Sidney D. Watson, a professor of law at St. Louis University, and a board member of Missouri Health Care for All, a health policy advocacy group, told Bloomberg BNA June 7 that she was not surprised at the lack of state-level interest in the Mosaic story among policy makers. “This is not a story about needing more state law, but a story about an important new federal consumer protection law, and the need to make sure it is enforced,” she said. “This is a case where Sen. Grassley made sure that the hospital complied with the new IRS rules.”
But Chi Chi Wu, a staff attorney with the National Consumer Law Center, who focuses on consumer debt and medical debt, told Bloomberg BNA June 6 that the states should not leave oversight of nonprofit hospitals entirely to the federal government. “A big issue with the IRS regulations is enforceability,” she said. “The IRS, as well all know, is besieged and incredibly under-resourced, and it’s very tough for them to deal with thousands of nonprofit hospitals. The law is out there, but enforceability is an issue.”
And beyond the question of enforcement, there are gaps in the IRS regulations on community benefit that could be filled by state-level laws and regulations, she said, noting that the IRS regulations require nonprofit hospitals to develop a financial-assistance plan, but don't specify an income-threshold for the plans. “The regulations don’t set a minimum level for financial assistance, and that’s something we think that the states can and ought to address,” she said. “Otherwise, you could have hospitals with financial assistance policies saying that you have to be at 50 percent of the poverty level, which would be ridiculous.”

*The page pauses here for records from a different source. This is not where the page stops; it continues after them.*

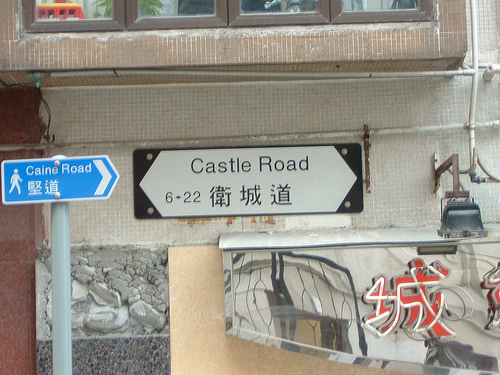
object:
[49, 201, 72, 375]
pole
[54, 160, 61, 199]
rivets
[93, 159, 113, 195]
arrow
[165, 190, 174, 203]
6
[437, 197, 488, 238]
headlight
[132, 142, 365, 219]
sign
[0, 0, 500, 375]
building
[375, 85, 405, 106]
tile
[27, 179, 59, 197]
writing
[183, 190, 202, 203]
22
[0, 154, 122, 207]
sign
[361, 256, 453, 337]
red sign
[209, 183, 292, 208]
characters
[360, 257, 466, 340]
chinese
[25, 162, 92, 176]
caine road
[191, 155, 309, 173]
castle road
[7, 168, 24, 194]
person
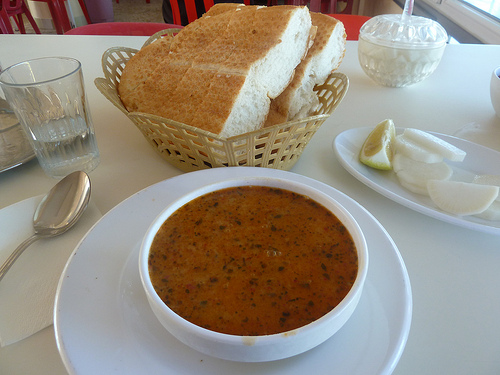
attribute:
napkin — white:
[0, 189, 105, 350]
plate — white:
[60, 152, 415, 367]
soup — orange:
[174, 207, 336, 340]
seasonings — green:
[222, 262, 249, 274]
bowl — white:
[144, 153, 388, 353]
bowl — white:
[134, 172, 367, 363]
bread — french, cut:
[135, 14, 318, 141]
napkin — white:
[2, 204, 52, 341]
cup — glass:
[4, 56, 98, 171]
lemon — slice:
[362, 111, 396, 178]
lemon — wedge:
[356, 117, 396, 169]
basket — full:
[92, 26, 349, 173]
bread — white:
[118, 3, 344, 136]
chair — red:
[53, 2, 233, 38]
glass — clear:
[2, 50, 100, 173]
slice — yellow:
[353, 113, 403, 171]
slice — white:
[419, 173, 499, 218]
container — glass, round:
[351, 0, 458, 94]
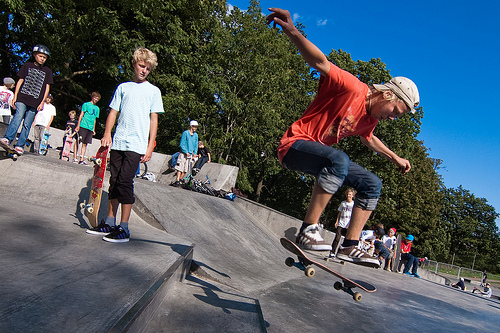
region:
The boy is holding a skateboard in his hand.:
[88, 47, 175, 249]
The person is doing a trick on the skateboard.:
[295, 32, 417, 302]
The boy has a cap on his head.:
[371, 64, 434, 117]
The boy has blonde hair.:
[124, 37, 170, 64]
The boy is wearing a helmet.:
[29, 38, 54, 60]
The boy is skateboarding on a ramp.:
[153, 28, 392, 280]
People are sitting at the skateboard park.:
[381, 225, 421, 278]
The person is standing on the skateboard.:
[11, 39, 59, 145]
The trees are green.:
[166, 13, 320, 153]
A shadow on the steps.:
[170, 233, 267, 330]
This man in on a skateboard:
[262, 3, 432, 310]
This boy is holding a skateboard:
[72, 36, 162, 246]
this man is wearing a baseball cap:
[363, 59, 438, 131]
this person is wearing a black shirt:
[14, 36, 56, 136]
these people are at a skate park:
[16, 30, 469, 327]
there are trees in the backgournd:
[60, 11, 322, 91]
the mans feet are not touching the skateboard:
[291, 222, 387, 276]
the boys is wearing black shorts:
[102, 141, 137, 215]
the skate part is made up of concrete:
[116, 232, 483, 326]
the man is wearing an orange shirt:
[312, 60, 377, 168]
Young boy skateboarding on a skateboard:
[265, 6, 425, 307]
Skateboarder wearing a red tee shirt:
[270, 25, 376, 150]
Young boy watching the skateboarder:
[82, 45, 162, 242]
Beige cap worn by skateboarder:
[372, 72, 422, 118]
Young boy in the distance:
[175, 118, 202, 190]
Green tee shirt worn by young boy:
[77, 99, 102, 131]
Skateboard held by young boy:
[78, 141, 109, 229]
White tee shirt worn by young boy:
[108, 77, 165, 156]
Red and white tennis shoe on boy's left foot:
[336, 245, 382, 269]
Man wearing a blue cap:
[403, 229, 416, 246]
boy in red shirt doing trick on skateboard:
[277, 74, 434, 298]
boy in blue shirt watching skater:
[77, 45, 166, 245]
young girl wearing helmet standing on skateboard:
[0, 42, 55, 163]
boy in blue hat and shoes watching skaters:
[403, 234, 420, 279]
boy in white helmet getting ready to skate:
[172, 118, 202, 187]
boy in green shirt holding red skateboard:
[61, 89, 104, 166]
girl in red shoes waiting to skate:
[5, 45, 52, 157]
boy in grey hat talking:
[0, 76, 21, 124]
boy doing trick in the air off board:
[279, 75, 419, 301]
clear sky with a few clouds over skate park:
[263, 4, 352, 44]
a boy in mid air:
[261, 3, 421, 268]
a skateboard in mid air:
[277, 233, 377, 302]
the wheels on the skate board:
[285, 258, 364, 302]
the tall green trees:
[2, 0, 499, 273]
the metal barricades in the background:
[418, 257, 487, 285]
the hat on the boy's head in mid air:
[371, 75, 419, 116]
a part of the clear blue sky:
[340, 0, 499, 232]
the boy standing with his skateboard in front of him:
[85, 47, 165, 242]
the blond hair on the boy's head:
[131, 46, 160, 69]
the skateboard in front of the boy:
[78, 141, 108, 229]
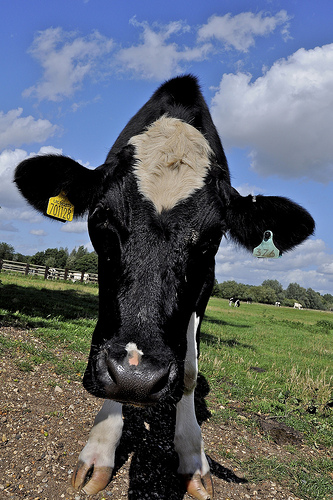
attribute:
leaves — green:
[213, 282, 330, 301]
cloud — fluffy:
[259, 100, 326, 142]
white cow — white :
[292, 300, 303, 310]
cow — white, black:
[15, 76, 308, 497]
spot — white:
[129, 119, 211, 207]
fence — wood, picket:
[2, 257, 85, 282]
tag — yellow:
[45, 191, 74, 221]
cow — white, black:
[17, 79, 294, 440]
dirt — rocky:
[33, 382, 98, 457]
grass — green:
[255, 300, 304, 351]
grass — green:
[1, 270, 330, 496]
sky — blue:
[0, 0, 332, 295]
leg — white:
[74, 397, 124, 468]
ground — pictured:
[4, 270, 330, 498]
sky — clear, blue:
[205, 3, 308, 76]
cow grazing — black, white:
[231, 294, 241, 306]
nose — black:
[97, 340, 186, 395]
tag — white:
[252, 230, 280, 260]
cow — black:
[138, 217, 177, 302]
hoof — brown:
[184, 467, 208, 495]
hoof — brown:
[78, 459, 102, 489]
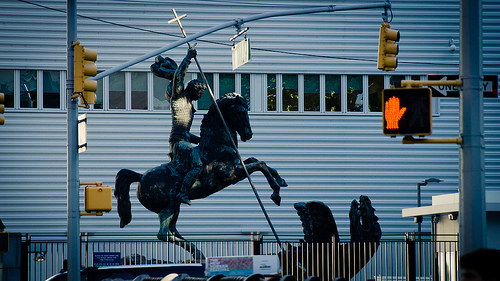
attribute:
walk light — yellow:
[369, 84, 477, 143]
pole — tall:
[53, 101, 94, 254]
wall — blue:
[294, 155, 394, 196]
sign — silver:
[178, 39, 276, 84]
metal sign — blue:
[88, 247, 134, 276]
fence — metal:
[78, 199, 454, 279]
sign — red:
[375, 87, 433, 137]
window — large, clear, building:
[283, 74, 298, 110]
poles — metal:
[20, 231, 478, 279]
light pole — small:
[411, 176, 445, 277]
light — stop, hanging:
[366, 21, 431, 90]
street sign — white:
[427, 73, 499, 95]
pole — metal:
[459, 0, 484, 280]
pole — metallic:
[456, 2, 489, 267]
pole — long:
[161, 4, 304, 254]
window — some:
[278, 73, 300, 113]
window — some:
[301, 73, 321, 114]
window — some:
[325, 72, 343, 114]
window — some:
[345, 72, 365, 112]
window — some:
[366, 72, 383, 112]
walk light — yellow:
[84, 180, 124, 209]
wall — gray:
[1, 1, 498, 241]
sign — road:
[230, 29, 250, 68]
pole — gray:
[83, 0, 399, 80]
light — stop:
[354, 3, 399, 83]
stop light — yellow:
[69, 40, 100, 108]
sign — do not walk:
[378, 78, 436, 139]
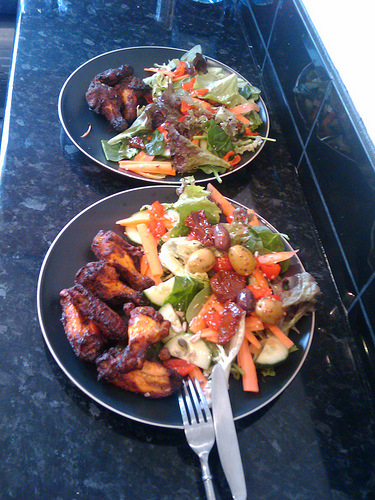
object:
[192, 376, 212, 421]
tine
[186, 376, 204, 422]
tine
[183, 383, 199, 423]
tine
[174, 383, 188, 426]
tine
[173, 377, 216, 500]
silver fork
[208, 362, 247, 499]
knife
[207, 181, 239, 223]
carrot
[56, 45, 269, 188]
plate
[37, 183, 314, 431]
plate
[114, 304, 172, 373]
chicken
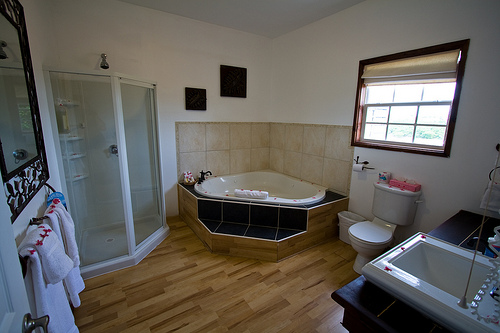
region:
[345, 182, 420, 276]
A white toilet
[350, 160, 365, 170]
A toiler paper roll on the holder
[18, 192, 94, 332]
Towels on a towel rack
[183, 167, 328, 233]
A bath in the corner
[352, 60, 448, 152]
A closed window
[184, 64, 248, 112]
Pictures hanging on the wall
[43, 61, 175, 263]
A shower in the corner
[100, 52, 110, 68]
A silver shower head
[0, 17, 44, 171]
A mirror on the wall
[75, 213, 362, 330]
A wooden floor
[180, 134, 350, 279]
a tub in the corner of a room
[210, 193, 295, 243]
black tile on stairs of a tub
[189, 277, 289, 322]
a light colored wood floor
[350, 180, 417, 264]
a white porcelain toilet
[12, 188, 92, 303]
towels hanging on a rack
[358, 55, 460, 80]
blinds on a window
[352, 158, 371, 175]
toilet paper on a dispenser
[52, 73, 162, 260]
a glass shower enclosure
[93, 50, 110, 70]
a shower head on the wall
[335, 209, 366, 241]
a white waste bucket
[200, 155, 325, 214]
large bathtub in room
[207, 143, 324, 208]
triangle bathtub in bathroom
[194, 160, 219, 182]
faucet for bathtub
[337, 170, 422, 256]
white toilet in room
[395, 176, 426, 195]
pink objects on top of toilet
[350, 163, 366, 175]
white toilet paper on a roll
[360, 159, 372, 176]
metal toilet paper holder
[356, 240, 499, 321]
white sink in bathroom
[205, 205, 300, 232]
blue tile on floor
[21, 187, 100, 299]
white towels hanging from rack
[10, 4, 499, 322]
a master bathroom in a house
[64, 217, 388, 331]
the floor is light wood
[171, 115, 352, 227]
wall tile is behind the jacuzzi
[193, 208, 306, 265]
a tiled step leads up to the tub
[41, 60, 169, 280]
a glass enclosed shower is next to the tub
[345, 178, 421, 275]
a toilet is under the window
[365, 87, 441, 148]
the bathroom window has mullions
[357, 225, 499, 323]
a square sink is in the bathroom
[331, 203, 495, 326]
the counter top is tiled around the sink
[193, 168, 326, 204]
large white corner bath tub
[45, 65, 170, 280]
tempered glass shower doors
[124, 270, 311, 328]
wood plank bathroom floor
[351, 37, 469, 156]
twelve pane bathroom window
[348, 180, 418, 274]
white porcelain toilet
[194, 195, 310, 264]
wood and tiled step to bath tub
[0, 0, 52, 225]
black ornate metal framed mirror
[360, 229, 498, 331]
white porcelain above counter top sink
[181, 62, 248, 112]
two black squares on white wall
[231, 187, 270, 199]
large white rolled bath towel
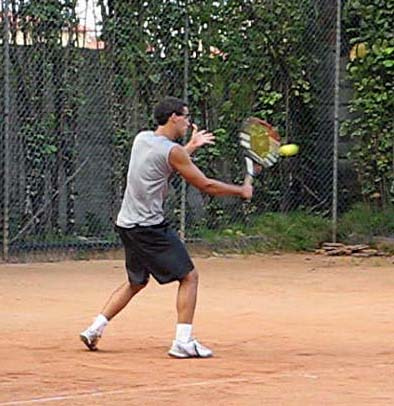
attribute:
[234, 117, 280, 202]
tennis racket — black and white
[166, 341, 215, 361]
tennis shoe — black and white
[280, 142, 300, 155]
tennis ball — yellow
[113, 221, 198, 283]
tennis shorts — black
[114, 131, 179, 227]
sleeveless shirt — grey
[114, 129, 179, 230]
grey shirt — sleeveless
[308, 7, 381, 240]
length fence — chain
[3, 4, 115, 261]
length fence — chain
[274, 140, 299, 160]
ball — yellow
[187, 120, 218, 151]
hand — wide open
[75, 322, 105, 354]
shoe — white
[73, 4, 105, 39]
sky — blue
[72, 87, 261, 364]
man — playing tennis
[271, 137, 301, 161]
tennis ball — yellow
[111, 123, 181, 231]
shirt — grey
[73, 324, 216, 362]
socks — white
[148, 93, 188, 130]
hair — black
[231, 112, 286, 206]
racket — black, white, red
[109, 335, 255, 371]
clay — red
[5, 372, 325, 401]
lines — white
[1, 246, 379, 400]
clay — red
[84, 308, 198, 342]
socks — white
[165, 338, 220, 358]
sneaker — white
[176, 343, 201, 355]
mark — black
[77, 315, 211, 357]
sneakers — white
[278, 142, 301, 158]
ball — yellow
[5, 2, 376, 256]
fence — long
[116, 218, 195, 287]
shorts — black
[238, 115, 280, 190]
racket — black, white, red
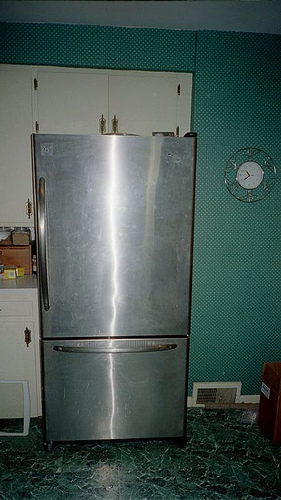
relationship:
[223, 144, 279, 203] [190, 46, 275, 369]
clock on wall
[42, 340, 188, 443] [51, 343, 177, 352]
freezer has handle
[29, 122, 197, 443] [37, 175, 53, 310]
freezer has handle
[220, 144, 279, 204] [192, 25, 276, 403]
clock mounted on wall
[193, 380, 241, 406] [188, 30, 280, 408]
air vent in wall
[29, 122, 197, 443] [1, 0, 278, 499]
freezer in house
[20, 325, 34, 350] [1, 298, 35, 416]
door handle on cabinet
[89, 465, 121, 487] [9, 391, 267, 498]
spot on tile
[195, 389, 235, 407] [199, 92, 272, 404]
vents on wall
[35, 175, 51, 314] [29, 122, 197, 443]
handle on freezer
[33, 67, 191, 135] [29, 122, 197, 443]
cabinet on freezer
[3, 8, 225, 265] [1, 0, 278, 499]
area of a house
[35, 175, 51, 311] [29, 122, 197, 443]
handle of a freezer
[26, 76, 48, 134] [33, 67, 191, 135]
hinges of cabinet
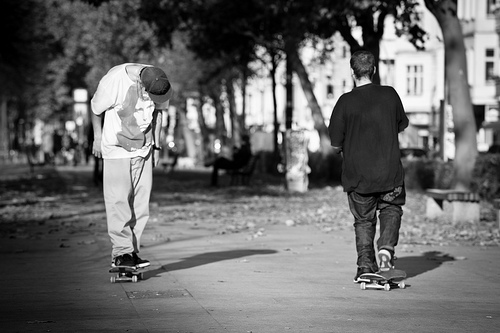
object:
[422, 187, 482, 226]
bench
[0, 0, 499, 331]
park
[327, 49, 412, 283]
skateboarder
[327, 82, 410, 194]
shirt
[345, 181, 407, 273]
jeans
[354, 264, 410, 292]
skateboard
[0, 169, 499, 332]
pavement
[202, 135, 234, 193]
man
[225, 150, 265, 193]
bench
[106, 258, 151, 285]
skateboard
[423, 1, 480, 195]
tree trunk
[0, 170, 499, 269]
leaves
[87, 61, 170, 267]
man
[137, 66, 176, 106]
head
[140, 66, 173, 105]
baseball hat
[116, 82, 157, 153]
jim morrison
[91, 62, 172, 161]
tshirt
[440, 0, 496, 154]
building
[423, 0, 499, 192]
tree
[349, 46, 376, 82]
hair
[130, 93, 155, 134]
face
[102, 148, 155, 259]
pants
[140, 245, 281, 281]
shadow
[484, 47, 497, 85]
window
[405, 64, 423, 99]
window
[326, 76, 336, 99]
window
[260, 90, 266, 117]
window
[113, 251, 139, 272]
shoe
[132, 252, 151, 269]
shoe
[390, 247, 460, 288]
shadow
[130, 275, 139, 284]
wheel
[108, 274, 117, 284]
wheel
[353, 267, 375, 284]
foot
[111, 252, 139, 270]
foot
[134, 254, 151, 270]
foot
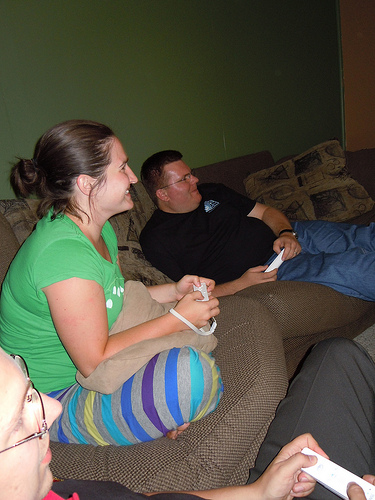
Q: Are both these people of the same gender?
A: No, they are both male and female.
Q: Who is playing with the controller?
A: The girl is playing with the controller.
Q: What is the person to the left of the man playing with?
A: The girl is playing with a controller.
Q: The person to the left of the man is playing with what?
A: The girl is playing with a controller.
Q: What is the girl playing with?
A: The girl is playing with a controller.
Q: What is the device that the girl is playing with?
A: The device is a controller.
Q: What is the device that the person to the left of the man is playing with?
A: The device is a controller.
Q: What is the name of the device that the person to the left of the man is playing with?
A: The device is a controller.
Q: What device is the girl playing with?
A: The girl is playing with a controller.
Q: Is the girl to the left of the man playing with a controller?
A: Yes, the girl is playing with a controller.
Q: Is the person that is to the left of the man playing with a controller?
A: Yes, the girl is playing with a controller.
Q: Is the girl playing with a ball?
A: No, the girl is playing with a controller.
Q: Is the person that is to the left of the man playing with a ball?
A: No, the girl is playing with a controller.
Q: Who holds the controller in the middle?
A: The girl holds the controller.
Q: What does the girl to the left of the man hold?
A: The girl holds the controller.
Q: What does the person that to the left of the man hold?
A: The girl holds the controller.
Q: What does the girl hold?
A: The girl holds the controller.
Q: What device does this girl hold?
A: The girl holds the controller.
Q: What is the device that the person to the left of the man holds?
A: The device is a controller.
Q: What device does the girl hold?
A: The girl holds the controller.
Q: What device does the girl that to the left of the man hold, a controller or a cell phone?
A: The girl holds a controller.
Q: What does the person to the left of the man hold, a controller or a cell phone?
A: The girl holds a controller.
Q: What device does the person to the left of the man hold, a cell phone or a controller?
A: The girl holds a controller.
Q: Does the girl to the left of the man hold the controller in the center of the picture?
A: Yes, the girl holds the controller.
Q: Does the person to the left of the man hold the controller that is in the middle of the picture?
A: Yes, the girl holds the controller.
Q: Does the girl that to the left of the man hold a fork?
A: No, the girl holds the controller.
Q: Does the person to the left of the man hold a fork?
A: No, the girl holds the controller.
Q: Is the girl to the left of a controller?
A: Yes, the girl is to the left of a controller.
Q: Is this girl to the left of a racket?
A: No, the girl is to the left of a controller.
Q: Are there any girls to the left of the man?
A: Yes, there is a girl to the left of the man.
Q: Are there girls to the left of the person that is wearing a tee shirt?
A: Yes, there is a girl to the left of the man.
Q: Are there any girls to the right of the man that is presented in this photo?
A: No, the girl is to the left of the man.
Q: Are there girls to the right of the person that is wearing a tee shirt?
A: No, the girl is to the left of the man.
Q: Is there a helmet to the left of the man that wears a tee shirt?
A: No, there is a girl to the left of the man.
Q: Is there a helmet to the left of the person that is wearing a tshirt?
A: No, there is a girl to the left of the man.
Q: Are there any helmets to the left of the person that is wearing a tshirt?
A: No, there is a girl to the left of the man.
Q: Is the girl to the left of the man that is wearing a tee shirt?
A: Yes, the girl is to the left of the man.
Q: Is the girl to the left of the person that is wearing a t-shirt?
A: Yes, the girl is to the left of the man.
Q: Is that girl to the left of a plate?
A: No, the girl is to the left of the man.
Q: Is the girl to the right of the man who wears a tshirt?
A: No, the girl is to the left of the man.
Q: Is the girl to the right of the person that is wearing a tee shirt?
A: No, the girl is to the left of the man.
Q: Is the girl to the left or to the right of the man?
A: The girl is to the left of the man.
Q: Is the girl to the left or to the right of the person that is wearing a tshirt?
A: The girl is to the left of the man.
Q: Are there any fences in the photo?
A: No, there are no fences.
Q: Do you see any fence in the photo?
A: No, there are no fences.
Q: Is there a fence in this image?
A: No, there are no fences.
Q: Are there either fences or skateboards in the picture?
A: No, there are no fences or skateboards.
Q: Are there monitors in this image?
A: No, there are no monitors.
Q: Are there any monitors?
A: No, there are no monitors.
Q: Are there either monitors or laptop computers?
A: No, there are no monitors or laptop computers.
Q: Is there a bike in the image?
A: No, there are no bikes.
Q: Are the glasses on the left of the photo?
A: Yes, the glasses are on the left of the image.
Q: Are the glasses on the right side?
A: No, the glasses are on the left of the image.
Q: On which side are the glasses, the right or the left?
A: The glasses are on the left of the image.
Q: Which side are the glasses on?
A: The glasses are on the left of the image.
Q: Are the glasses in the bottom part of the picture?
A: Yes, the glasses are in the bottom of the image.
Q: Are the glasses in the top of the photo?
A: No, the glasses are in the bottom of the image.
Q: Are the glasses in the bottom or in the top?
A: The glasses are in the bottom of the image.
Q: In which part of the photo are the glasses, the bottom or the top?
A: The glasses are in the bottom of the image.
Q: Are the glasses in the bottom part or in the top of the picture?
A: The glasses are in the bottom of the image.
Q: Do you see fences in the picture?
A: No, there are no fences.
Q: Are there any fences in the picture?
A: No, there are no fences.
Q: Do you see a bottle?
A: No, there are no bottles.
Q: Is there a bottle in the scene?
A: No, there are no bottles.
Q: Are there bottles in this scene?
A: No, there are no bottles.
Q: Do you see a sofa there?
A: Yes, there is a sofa.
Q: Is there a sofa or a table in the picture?
A: Yes, there is a sofa.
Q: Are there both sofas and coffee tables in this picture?
A: No, there is a sofa but no coffee tables.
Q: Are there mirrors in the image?
A: No, there are no mirrors.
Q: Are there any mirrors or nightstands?
A: No, there are no mirrors or nightstands.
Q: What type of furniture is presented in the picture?
A: The furniture is a sofa.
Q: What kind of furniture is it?
A: The piece of furniture is a sofa.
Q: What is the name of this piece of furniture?
A: This is a sofa.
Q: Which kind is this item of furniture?
A: This is a sofa.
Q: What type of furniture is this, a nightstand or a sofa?
A: This is a sofa.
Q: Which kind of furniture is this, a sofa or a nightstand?
A: This is a sofa.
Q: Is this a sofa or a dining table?
A: This is a sofa.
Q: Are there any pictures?
A: No, there are no pictures.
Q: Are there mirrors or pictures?
A: No, there are no pictures or mirrors.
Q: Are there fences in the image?
A: No, there are no fences.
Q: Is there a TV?
A: No, there are no televisions.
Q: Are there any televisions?
A: No, there are no televisions.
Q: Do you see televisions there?
A: No, there are no televisions.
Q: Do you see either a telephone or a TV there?
A: No, there are no televisions or phones.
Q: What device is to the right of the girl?
A: The device is a controller.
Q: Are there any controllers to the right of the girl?
A: Yes, there is a controller to the right of the girl.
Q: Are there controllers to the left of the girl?
A: No, the controller is to the right of the girl.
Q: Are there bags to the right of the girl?
A: No, there is a controller to the right of the girl.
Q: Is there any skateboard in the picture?
A: No, there are no skateboards.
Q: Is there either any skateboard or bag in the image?
A: No, there are no skateboards or bags.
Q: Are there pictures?
A: No, there are no pictures.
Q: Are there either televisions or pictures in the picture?
A: No, there are no pictures or televisions.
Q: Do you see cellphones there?
A: No, there are no cellphones.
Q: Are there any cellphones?
A: No, there are no cellphones.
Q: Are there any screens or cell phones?
A: No, there are no cell phones or screens.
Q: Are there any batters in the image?
A: No, there are no batters.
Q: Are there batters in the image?
A: No, there are no batters.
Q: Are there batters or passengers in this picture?
A: No, there are no batters or passengers.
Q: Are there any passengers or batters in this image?
A: No, there are no batters or passengers.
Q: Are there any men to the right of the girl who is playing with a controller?
A: Yes, there is a man to the right of the girl.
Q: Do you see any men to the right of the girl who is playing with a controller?
A: Yes, there is a man to the right of the girl.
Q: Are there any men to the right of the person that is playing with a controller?
A: Yes, there is a man to the right of the girl.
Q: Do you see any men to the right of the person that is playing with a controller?
A: Yes, there is a man to the right of the girl.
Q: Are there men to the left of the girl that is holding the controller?
A: No, the man is to the right of the girl.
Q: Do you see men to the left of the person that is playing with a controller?
A: No, the man is to the right of the girl.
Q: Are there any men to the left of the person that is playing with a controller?
A: No, the man is to the right of the girl.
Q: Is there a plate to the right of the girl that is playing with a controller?
A: No, there is a man to the right of the girl.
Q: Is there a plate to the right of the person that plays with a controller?
A: No, there is a man to the right of the girl.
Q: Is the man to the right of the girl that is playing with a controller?
A: Yes, the man is to the right of the girl.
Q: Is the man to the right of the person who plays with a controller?
A: Yes, the man is to the right of the girl.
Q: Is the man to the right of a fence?
A: No, the man is to the right of the girl.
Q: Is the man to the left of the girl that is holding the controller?
A: No, the man is to the right of the girl.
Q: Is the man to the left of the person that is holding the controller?
A: No, the man is to the right of the girl.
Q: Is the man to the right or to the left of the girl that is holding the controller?
A: The man is to the right of the girl.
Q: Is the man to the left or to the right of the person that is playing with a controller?
A: The man is to the right of the girl.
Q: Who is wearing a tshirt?
A: The man is wearing a tshirt.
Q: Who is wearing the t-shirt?
A: The man is wearing a tshirt.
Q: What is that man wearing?
A: The man is wearing a t-shirt.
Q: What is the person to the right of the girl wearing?
A: The man is wearing a t-shirt.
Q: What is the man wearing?
A: The man is wearing a t-shirt.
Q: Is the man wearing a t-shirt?
A: Yes, the man is wearing a t-shirt.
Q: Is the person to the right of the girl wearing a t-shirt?
A: Yes, the man is wearing a t-shirt.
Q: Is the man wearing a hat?
A: No, the man is wearing a t-shirt.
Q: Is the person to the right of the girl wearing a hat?
A: No, the man is wearing a t-shirt.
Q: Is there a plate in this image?
A: No, there are no plates.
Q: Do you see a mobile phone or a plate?
A: No, there are no plates or cell phones.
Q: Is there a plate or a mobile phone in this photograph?
A: No, there are no plates or cell phones.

The states also could attack the problem of medical debt at the root by expanding Medicaid coverage, Wu said. “The more coverage you have, the less medical debt you will have,” she said.
But that may be a tough sell in the Republican-dominated Missouri Legislature, which has declined to expand Medicaid under the Affordable Care Act thus far, and where any health-care related proposals that can plausibly be associated with the ACA have been pronounced dead on arrival.
Rep. Frederick’s disinterest in the ACA community-benefit provisions provides at least some evidence in support of this inference, and perhaps an additional explanation for the Legislature’s inaction in this area. “I’m no supporter of the Affordable Care Act, and I don’t see any reason why the states should concern themselves with enforcing it,” he said. “If there are provisions of that kind in ACA, the feds don’t need to look to the states to enforce them, they can do it themselves. And if it’s covered in federal legislation, there’s no need for any duplicative state requirements on top of that. It’s the feds’ problem, and I’m not going to clean up for them.”